Hematology #1

 

HY lecture notes:

Pale RBCs –> think iron deficiency. In elderly, especially think per rectum blood loss.

Most common cause is diverticular bleed, but red flag is obviously colorectal cancer. Angiodysplasia is another important cause (tortuous superficial intraluminal colonic vessels).

Do colonoscopy to rule out CRC in elderly patient with fatigue, especially if fecal occult blood is positive.

DDx like ulcerative colitis are of course also possible, but diverticular bleed, CRC, and angiodysplasia are HY for elderly.

Angiodysplasia + aortic stenosis = Heyde syndrome.

Thalassemia has target cells classically. More likely in children (major) or younger adults (if minor).

Think demographics. For instance, USMLE Q likely won’t give you thalassemia in elderly patient, the same way they won’t give you diverticulitis in younger patient.

Red cell distribution width (RDW) is decreased in thalassemia and increased in iron deficiency. The USMLE likes that. The RBCs are uniformly small in thalassemia due to Hb production problem, whereas in iron deficiency you have a larger range of RBC size due to non-uniformity of how iron deficiency can affect bone marrow production.

Thalassemia Qs will classically give decreased serum iron (same as iron deficiency), but ferritin is normal in thalassemia. Both have microcytic anemia.

So microcytic anemia with low serum iron:

Ferritin normal + RDW low –> thalassemia

Ferritin low + RDW high –> iron deficiency

Thalassemia (notably alpha thalassemia trait; 1 out of 4 mutations) classically presents as a microcytic hypochromic anemia that doesn’t respond to iron supplementation. This is exceedingly HY, particularly for obgyn Qs. That is, pregnant woman has low iron scrutinized at first appointment; she’s started on standard pregnancy vitamins (include iron), then a few weeks later her ferritin is normal but iron is still low –> answer = do hemoglobin electrophoresis to diagnose thalassemia.

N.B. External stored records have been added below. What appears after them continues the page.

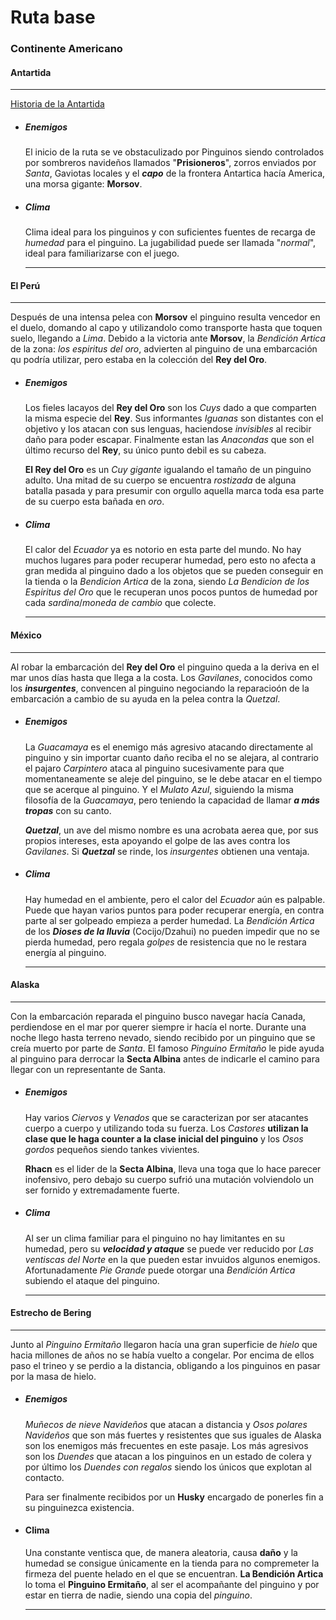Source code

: # Ruta base

### Continente Americano

#### Antartida

---

[Historia de la Antartida](/Assets/_Project/Documentation/GDD/Story.md)

- ##### Enemigos

    El inicio de la ruta se ve obstaculizado por Pinguinos siendo controlados por sombreros navideños llamados "**Prisioneros**", zorros enviados por *Santa*, Gaviotas locales y el ***capo*** de la frontera Antartica hacía America, una morsa gigante: **Morsov**.

- ##### Clima

    Clima ideal para los pinguinos y con suficientes fuentes de recarga de *humedad* para el pinguino. La jugabilidad puede ser llamada "*normal*", ideal para familiarizarse con el juego.

    ---

#### El Perú

---

Después de una intensa pelea con **Morsov** el pinguino resulta vencedor en el duelo, domando al capo y utilizandolo como transporte hasta que toquen suelo, llegando a *Lima*. Debido a la victoria ante **Morsov**, la *Bendición Artica* de la zona: *los espiritus del oro*, advierten al pinguino de una embarcación qu podría utilizar, pero estaba en la colección del **Rey del Oro**.

- ##### Enemigos

    Los fieles lacayos del **Rey del Oro** son los *Cuys* dado a que comparten la misma especie del **Rey**. Sus informantes *Iguanas* son distantes con el objetivo y los atacan con sus lenguas, haciendose *invisibles* al recibir daño para poder escapar. Finalmente estan las *Anacondas* que son el último recurso del **Rey**, su único punto debil es su cabeza.

    **El Rey del Oro** es un *Cuy gigante* igualando el tamaño de un pinguino adulto. Una mitad de su cuerpo se encuentra *rostizada* de alguna batalla pasada y para presumir con orgullo aquella marca toda esa parte de su cuerpo esta bañada en *oro*.

- ##### Clima

    El calor del *Ecuador* ya es notorio en esta parte del mundo. No hay muchos lugares para poder recuperar humedad, pero esto no afecta a gran medida al pinguino dado a los objetos que se pueden conseguir en la tienda o la *Bendicion Artica* de la zona, siendo *La Bendicion de los Espiritus del Oro* que le recuperan unos pocos puntos de humedad por cada *sardina*/*moneda de cambio* que colecte.

    ---

#### México

---

Al robar la embarcación del **Rey del Oro** el pinguino queda a la deriva en el mar unos días hasta que llega a la costa. Los *Gavilanes*, conocidos como los ***insurgentes***, convencen al pinguino negociando la reparacioón de la embarcación a cambio de su ayuda en la pelea contra la *Quetzal*.

- ##### Enemigos

    La *Guacamaya* es el enemigo más agresivo atacando directamente al pinguino y sin importar cuanto daño reciba el no se alejara, al contrario el pajaro *Carpintero* ataca al pinguino sucesivamente para que momentaneamente se aleje del pinguino, se le debe atacar en el tiempo que se acerque al pinguino. Y el *Mulato Azul*, siguiendo la misma filosofía de la *Guacamaya*, pero teniendo la capacidad de llamar ***a más tropas*** con su canto.

    ***Quetzal***, un ave del mismo nombre es una acrobata aerea que, por sus propios intereses, esta apoyando el golpe de las aves contra los *Gavilanes*. Si ***Quetzal*** se rinde, los *insurgentes* obtienen una ventaja.

- ##### Clima

    Hay humedad en el ambiente, pero el calor del *Ecuador* aún es palpable. Puede que hayan varios puntos para poder recuperar energía, en contra parte al ser golpeado empieza a perder humedad. La *Bendición Artica* de los ***Dioses de la lluvia*** (Cocijo/Dzahui) no pueden impedir que no se pierda humedad, pero regala *golpes* de resistencia que no le restara energía al pinguino.

    ---

#### Alaska

---

Con la embarcación reparada el pinguino busco navegar hacía Canada, perdiendose en el mar por querer siempre ir hacía el norte. Durante una noche llego hasta terreno nevado, siendo recibido por un pinguino que se creía muerto por parte de *Santa*. El famoso *Pinguino Ermitaño* le pide ayuda al pinguino para derrocar la **Secta Albina** antes de indicarle el camino para llegar con un representante de Santa.

- ##### Enemigos

    Hay varios *Ciervos* y *Venados* que se caracterizan por ser atacantes cuerpo a cuerpo y utilizando toda su fuerza. Los *Castores* **utilizan la clase que le haga counter a la clase inicial del pinguino** y los *Osos gordos* pequeños siendo tankes vivientes.

    **Rhacn** es el lider de la **Secta Albina**, lleva una toga que lo hace parecer inofensivo, pero debajo su cuerpo sufrió una mutación volviendolo un ser fornido y extremadamente fuerte.

- ##### Clima

    Al ser un clima familiar para el pinguino no hay limitantes en su humedad, pero su ***velocidad y ataque*** se puede ver reducido por *Las ventiscas del Norte* en la que pueden estar invuidos algunos enemigos. Afortunadamente *Pie Grande* puede otorgar una *Bendición Artica* subiendo el ataque del pinguino.

    ---

#### Estrecho de Bering

---

Junto al *Pinguino Ermitaño* llegaron hacía una gran superficie de *hielo* que hacia millones de años no se había vuelto a congelar. Por encima de ellos paso el trineo y se perdio a la distancia, obligando a los pinguinos en pasar por la masa de hielo.

- ##### Enemigos

    *Muñecos de nieve Navideños* que atacan a distancia y *Osos polares Navideños* que son más fuertes y resistentes que sus iguales de Alaska son los enemigos más frecuentes en este pasaje. Los más agresivos son los *Duendes* que atacan a los pinguinos en un estado de colera y por último los *Duendes con regalos* siendo los únicos que explotan al contacto.

    Para ser finalmente recibidos por un **Husky** encargado de ponerles fin a su pinguinezca existencia.

- #### Clima

    Una constante ventisca que, de manera aleatoria, causa **daño** y la humedad se consigue únicamente en la tienda para no compremeter la firmeza del puente helado en el que se encuentran. **La Bendición Artica** lo toma el **Pinguino Ermitaño**, al ser el acompañante del pinguino y por estar en tierra de nadie, siendo una copia del *pinguino*.

    ---
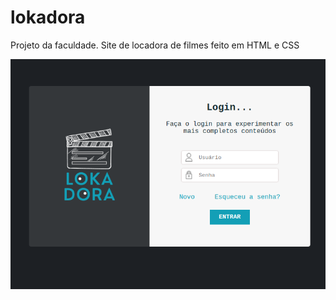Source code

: # lokadora
Projeto da faculdade. Site  de locadora de filmes feito em HTML e CSS

<img src="https://github.com/darllen/lokadora/blob/e22cbe0cac5b0bdd69e5d75d79f813b1e36945ab/img/tela-login.png" alt="tela-login">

Increased HbA2 = alpha2, delta2 –> increased in thalassemia.

Same way in sarcoidosis Qs, you might get a large, rambling paragraph, with the last line saying, “oh and btw, there’s bihilar lymphadenopathy,” for thalassemia Qs, you might get a big vignette, with the last line saying “oh and btw, HbA2 is 6%” –> beta thalassemia.

CML is caused by t(9;22) translocation (Philadelphia chromosome; bcr-abl); treatment = imatinib, a tyrosine kinase inhibitor; imatinib causes fluid retention (peripheral edema).

Trastuzumab (Herceptin) used for ER/PR+ breast cancer. It’s cardiotoxic.

Tacrolimus (FK506 binder; decreases intracellular calcineurin) is an immunosuppressant; causes diabetes + nephropathy (increased BUN and Cr).

Ticlopidine (ADP2Y12 blocker); anti-platelet agent known to cause agranulocytosis (low neutrophils).

Ticagrelor also an ADP2Y12 blocker.

For aplastic anemia (can be caused by viral infection, eg Parvo B19) = defective bone marrow production = do bone marrow aspiration (sounds overly invasive but it’s the next best step USMLE wants).

Chemo-induced pancytopenia, if they want next best step to diagnose, answer also = do bone marrow aspiration.

SLE causes antibodies against hematologic cell lines. Classically thrombocytopenia. But can also cause antibodies against RBCs and WBCs. So for instance, if you have SLE vignette with all cell lines down, the answer is NOT aplastic anemia (i.e., bone marrow production problem is WRONG answer); the correct answer is “increased peripheral destruction” due to antibodies. Hard Q there.

Fanconi anemia is AR aplastic anemia seen in Ashkenazi Jewish population; causes aplastic/hypoplastic thumbs or radii (weird detail at first but pathognomonic).

Diamond-Blackfan anemia is pure-RBC aplasia that causes triphalyngeal thumbs. I can recall this Q from UWorld for Step 3 actually.